Trishia Billones, ABS-CBN News

Posted at Oct 23 2017 09:46 PM

Police officers inspect ID cards from passers-by as they patrol the streets of Iligan city on May 27, 2017, 3 days after the declaration of Martial law in Mindanao. Jonathan Cellona, ABS-CBN News

MANILA - Martial law in Mindanao should remain until the end of the year despite President Rodrigo Duterte's declaration of liberation of strife-torn Marawi City and the rescue of all hostages taken by the Maute group, a senator said Monday.

The martial law imposed over the southern region is "not like the martial law of the past," and there had been "not very many complaints" against the military, according to Senator Juan Miguel Zubiri.

"The beauty of this is in a martial law scenario, movement could be restricted. When you lift up martial law, laws and ordinances have to be followed; so the soldiers will be in a legal quandary how they’re going to stop people from coming in. At least in a martial law situation, they can control it," he told ANC's Headstart.

Zubiri said the father of extremist leaders Omar and Abdullah Maute, Cayamora, was apprehended while heading to Davao City, and other relatives were caught in Cagayan de Oro.

"The martial law set-up at that time really worked, it really stopped a lot of terrorists moving from left or right or center of Mindanao," he said.

The martial law, he added, is "still necessary" amid the clean-up operations in the city, which has been reduced into rubble after five months of trying to flush out the Islamic State-inspired militants. 

Zubiri said their colleague, Senator Panfilo Lacson, who once led the rehabilitation of areas hit by supertyphoon Yolanda, saw the problems in implementing the rebuilding process.

He said the slow pace of delivering promised improvements in the typhoon-ravaged areas cannot be the same when the government rehabilitates the once-bustling city.

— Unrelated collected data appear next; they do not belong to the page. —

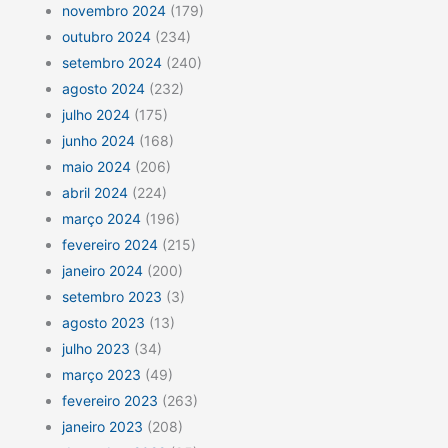
novembro 2024
(179)
outubro 2024
(234)
setembro 2024
(240)
agosto 2024
(232)
julho 2024
(175)
junho 2024
(168)
maio 2024
(206)
abril 2024
(224)
março 2024
(196)
fevereiro 2024
(215)
janeiro 2024
(200)
setembro 2023
(3)
agosto 2023
(13)
julho 2023
(34)
março 2023
(49)
fevereiro 2023
(263)
janeiro 2023
(208)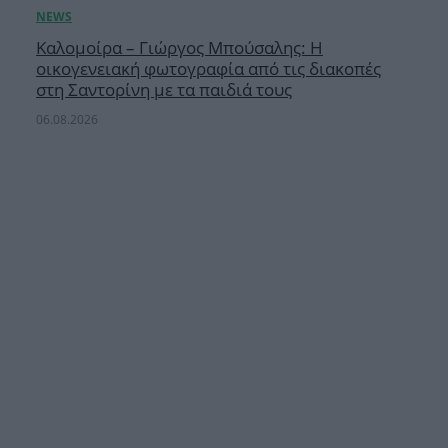
Καλομοίρα – Γιώργος Μπούσαλης: Η
οικογενειακή φωτογραφία από τις διακοπές
στη Σαντορίνη με τα παιδιά τους
06.08.2026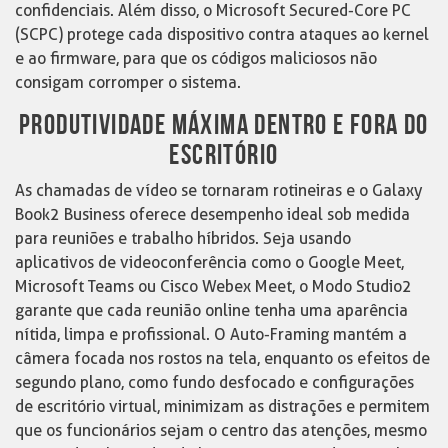
confidenciais. Além disso, o Microsoft Secured-Core PC
(SCPC) protege cada dispositivo contra ataques ao kernel
e ao firmware, para que os códigos maliciosos não
consigam corromper o sistema.
PRODUTIVIDADE MÁXIMA DENTRO E FORA DO
ESCRITÓRIO
As chamadas de vídeo se tornaram rotineiras e o Galaxy
Book2 Business oferece desempenho ideal sob medida
para reuniões e trabalho híbridos. Seja usando
aplicativos de videoconferência como o Google Meet,
Microsoft Teams ou Cisco Webex Meet, o Modo Studio2
garante que cada reunião online tenha uma aparência
nítida, limpa e profissional. O Auto-Framing mantém a
câmera focada nos rostos na tela, enquanto os efeitos de
segundo plano, como fundo desfocado e configurações
de escritório virtual, minimizam as distrações e permitem
que os funcionários sejam o centro das atenções, mesmo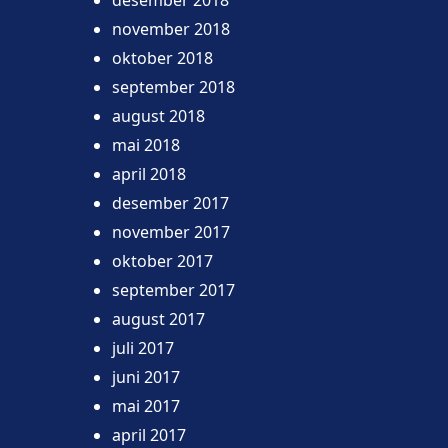
desember 2018
november 2018
oktober 2018
september 2018
august 2018
mai 2018
april 2018
desember 2017
november 2017
oktober 2017
september 2017
august 2017
juli 2017
juni 2017
mai 2017
april 2017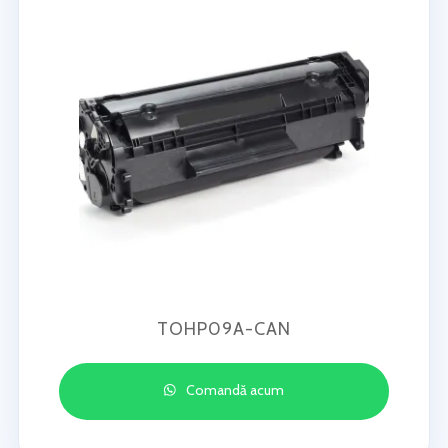
TOHP09A-CAN
Comandă acum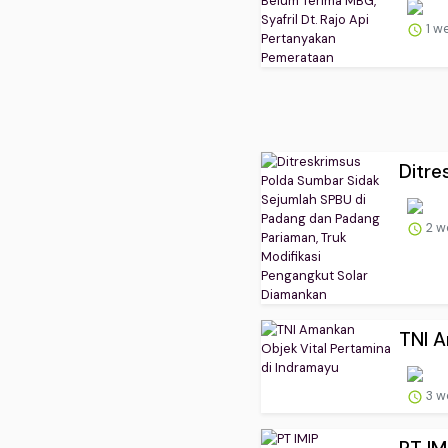
1 w
Ditre
2 w
TNI A
3 w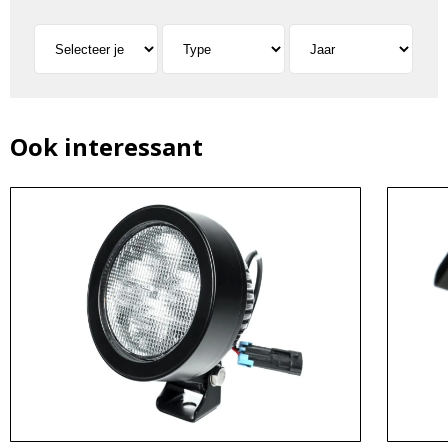
Ook interessant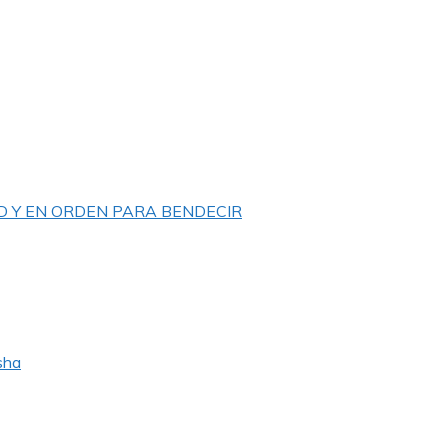
D Y EN ORDEN PARA BENDECIR
sha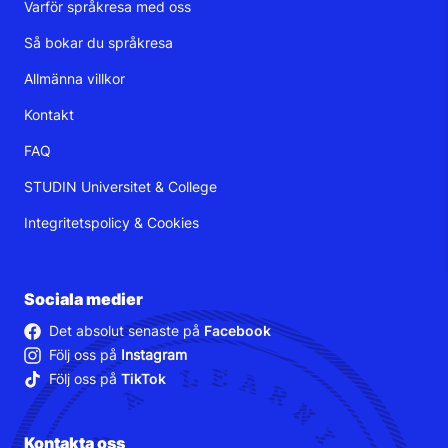
Varför språkresa med oss
Så bokar du språkresa
Allmänna villkor
Kontakt
FAQ
STUDIN Universitet & College
Integritetspolicy
&
Cookies
Sociala medier
Det absolut senaste på
Facebook
Följ oss på
Instagram
Följ oss på
TikTok
Kontakta oss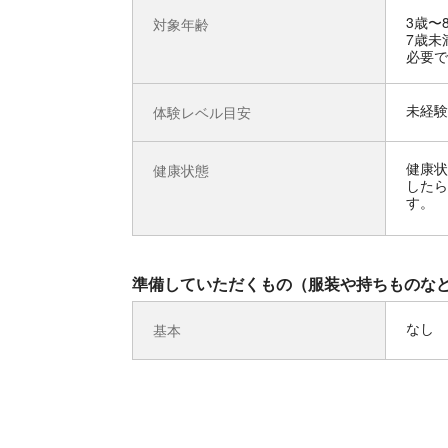
3歳〜
対象年齢
7歳未
必要で
未経験
体験レベル目安
健康状
健康状態
したら
す。
準備していただくもの（服装や持ちものな
なし
基本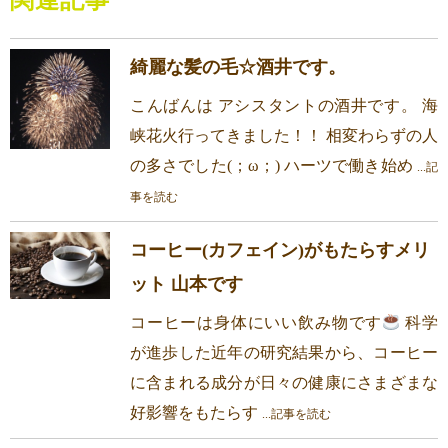
関連記事
綺麗な髪の毛☆酒井です。
こんばんは アシスタントの酒井です。 海
峡花火行ってきました！！ 相変わらずの人
の多さでした(；ω；) ハーツで働き始め
...記
事を読む
コーヒー(カフェイン)がもたらすメリ
ット 山本です
コーヒーは身体にいい飲み物です
科学
が進歩した近年の研究結果から、コーヒー
に含まれる成分が日々の健康にさまざまな
好影響をもたらす
...記事を読む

"You have to remember that they’re already angry right now, people living in shelters for 5 months. What you want to be able to do is to temper their anger. You don’t want to create new Hapilons, new Mautes; and the way to do that is to quickly deliver these basic services—housing, shelters, livelihood and basic things like water and electricity," he said.

Zubiri proposed that lawmakers do a joint ocular inspection of Marawi to determine if there is a need for a supplemental budget, as it was not yet included in the 2018 appropriations being deliberated in Congress.

The Philippines' allies, led by the United States, have [pledged millions of dollars in aid for the rehabilitation of the city.